Robert Browning.
I
On further applying the Principle of Duality, as operating in organisation and heredity, strangely interesting and significant developments appear.
Because, with the ever further evolution of Form and Faculty as organisms have risen higher in the scale of life, the bodies of living creatures are seen to have become further differentiated into two sides; a right and a left. Anatomically, these two sides appear identical in structure and in function, although contrary in incidence to one another. Each is incomplete and impotent without the other. Nevertheless, paralysis and other diseases show that each is, as it were, an entity totally distinct from the other. One side may be wholly helpless and insensitive while its fellow remains sound and efficient.
Complementary and supplementary each to the other, both are, in a sense, complete. Further and closer comparison of function shows, however, that although they co-operate in action, they are by no means identical in power or aptitude.
The right half of the body is, for both sexes, the active and executive half; quicker and stronger, and in all ways more efficient on the plane of physics.
The left half is, relatively, passive and inert, is responsive, mainly, to the initiative and requirements of the right half, by which its powers are overshadowed in every form of direct activity.
As with the two sides of the body, so it is with the two halves of the brain, which are at the same time the agencies of mentality and the centres for recording the sensations and for directing the movements of the two sides of the body. The brain-half which controls the right side is known as "the Leading half." It is the agent in concrete intellection, as in physical activity.

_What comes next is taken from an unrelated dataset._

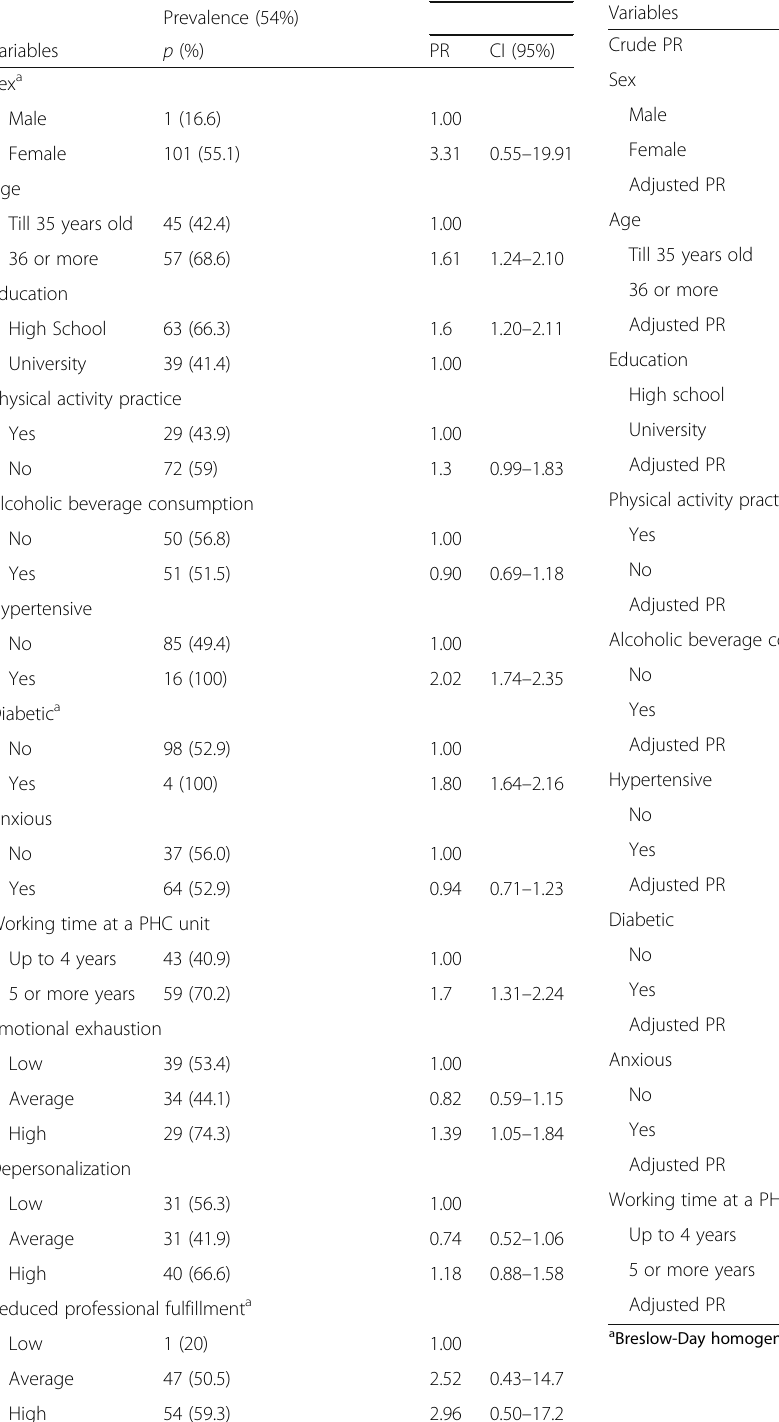
Table 2 Sociodemographic and occupational characteristics, lifestyle, and morbidity related to abdominal adiposity ( N = 189),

While, so far as biologists and psychologists have been able to discover, the other half of the brain is negative in function—a blank, as regards concrete intelligence and nervous or muscular initiative. In disease, it has sometimes been found to undertake, and to perform feebly and imperfectly, sundry of the duties of its active "Leading" partner. But inert and inadequate in muscular action, it is negative in intellection. It has been observed, however, that patients in whom this brain-half is diseased show signs of moral deterioration. Yet whatsoever its functions—and the fact that it does not atrophy nor degenerate in the marvellous structure and complexity which characterise brain-constitution shows that it functions duly—its operations are totally dissimilar to, and are, moreover, wholly overshadowed by those of its active, intelligent partner.